Das Zucken und Kitzeln in Milos Lenden wurde vehementer, intensiver. Und es war schon fast unerträglich und Milos schämte sich dafür, was er gerade dachte. Aber er musste es denken. Und er musste einen Plan fassen und diesen Plan auch umsetzen. Jetzt war er in der Zwickmühle. Diese Plastik, diese wunderschöne Figur, war sein Meisterwerk. Es war eine Schöpfung, die man – die ER – der Welt nicht vorenthalten dürfte. Aber er wollte sie für sich allein. Sie war zu schön, sie war zu weiblich. Sie war zu intensiv. Und zu intim.

Hatte er sich in die Venus verliebt? Ein schrecklicher Gedanke. Aber sein Herz pochte, sein Gesicht war heiß, sein Magen schwebte und in den Lenden zuckte es und kitzelte es. Die Venus – war sie die Liebe seines Lebens?

Milos begann zu schwitzen. Sein Atem wie die pulsierenden Stöße eines alten Dampfrosses auf Höchstgeschwindigkeit. Sein Atelier – es drehte und wand sich. Oben war unten und hinten war vorne. Es war ein Gefühl von heiß und kalt zugleich. Von Himmel und Hölle und von Winter und Sommer. Obwohl es Milos wie ein Frühling vorkam.

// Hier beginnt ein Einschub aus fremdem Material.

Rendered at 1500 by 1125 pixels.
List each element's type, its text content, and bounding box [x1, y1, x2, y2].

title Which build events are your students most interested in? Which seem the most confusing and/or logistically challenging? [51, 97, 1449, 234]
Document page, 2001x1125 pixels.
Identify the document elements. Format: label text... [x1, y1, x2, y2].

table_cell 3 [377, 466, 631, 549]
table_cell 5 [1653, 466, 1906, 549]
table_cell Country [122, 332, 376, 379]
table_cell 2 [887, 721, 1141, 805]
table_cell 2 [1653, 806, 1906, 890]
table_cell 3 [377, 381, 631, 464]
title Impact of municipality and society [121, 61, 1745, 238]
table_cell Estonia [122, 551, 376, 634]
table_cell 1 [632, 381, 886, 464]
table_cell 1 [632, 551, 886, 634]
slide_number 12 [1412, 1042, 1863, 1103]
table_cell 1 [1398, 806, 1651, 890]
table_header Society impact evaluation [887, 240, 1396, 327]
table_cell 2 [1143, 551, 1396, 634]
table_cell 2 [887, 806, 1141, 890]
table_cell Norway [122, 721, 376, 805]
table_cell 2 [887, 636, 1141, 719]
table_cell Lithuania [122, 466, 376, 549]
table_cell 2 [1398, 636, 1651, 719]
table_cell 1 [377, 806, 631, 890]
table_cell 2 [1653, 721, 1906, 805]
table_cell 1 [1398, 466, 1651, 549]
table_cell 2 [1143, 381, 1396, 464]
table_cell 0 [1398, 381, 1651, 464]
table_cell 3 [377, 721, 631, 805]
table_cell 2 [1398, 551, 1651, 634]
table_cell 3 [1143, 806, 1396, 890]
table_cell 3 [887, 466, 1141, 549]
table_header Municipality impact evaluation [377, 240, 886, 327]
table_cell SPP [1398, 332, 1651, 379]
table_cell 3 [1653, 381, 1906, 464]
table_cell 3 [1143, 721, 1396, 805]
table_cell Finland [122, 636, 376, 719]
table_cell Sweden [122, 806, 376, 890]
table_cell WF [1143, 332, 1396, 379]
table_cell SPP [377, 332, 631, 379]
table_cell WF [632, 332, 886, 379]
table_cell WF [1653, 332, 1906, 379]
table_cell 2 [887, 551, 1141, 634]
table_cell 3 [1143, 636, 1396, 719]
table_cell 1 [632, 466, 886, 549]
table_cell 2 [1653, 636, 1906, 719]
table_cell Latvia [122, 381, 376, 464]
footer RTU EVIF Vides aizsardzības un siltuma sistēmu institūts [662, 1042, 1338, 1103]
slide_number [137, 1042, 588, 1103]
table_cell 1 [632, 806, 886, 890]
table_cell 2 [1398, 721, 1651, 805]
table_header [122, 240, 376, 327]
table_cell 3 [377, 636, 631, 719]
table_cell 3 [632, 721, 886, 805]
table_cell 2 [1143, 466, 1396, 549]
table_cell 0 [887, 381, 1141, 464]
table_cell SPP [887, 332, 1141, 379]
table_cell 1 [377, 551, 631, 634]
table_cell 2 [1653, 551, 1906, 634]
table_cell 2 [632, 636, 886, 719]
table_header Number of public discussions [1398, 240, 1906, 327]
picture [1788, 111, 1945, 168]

Er konnte nicht anders. Er hob die Hand. Er hob seine Rechte in freudiger Erregung. Und er führte sie an die Brust der Venus. An das steinerne Monument der Weiblichkeit, das so prall, so verführerisch und so kokett war. 

Wie ein herabfallender Eisregen überfiel Milos das Bibbern und Zittern am ganzen Leib. Er fühlte sich in einen Bottich aus Polarwasser und Lava getränkt, als die Finger schon fast die Rundungen der Statue berührten.

Aber plötzlich knallte es. Und Milos fühlte jäh etwas ganz anderes als Glückseligkeit: Er fühlte einen brennenden Schmerz an der Wange. Ein Ziehen, ein Stechen, ein Schocken – er hatte eine gescheuert bekommen. Verdutzt bis ins Mark begutachtete Milos sein Werk mit kugelrunden Kalbsaugen. Die Brille saß schief von links nach rechts und seine Haare sahen aus wie der Schwarzwald nach einem großräumigen Flächenbrand. 

Die Venus! Unglaublich! Aber die Venus, die Statue war zum Leben erwacht. Sie lebte!

Und sie hatte ihrem Schöpfer eine geklebt.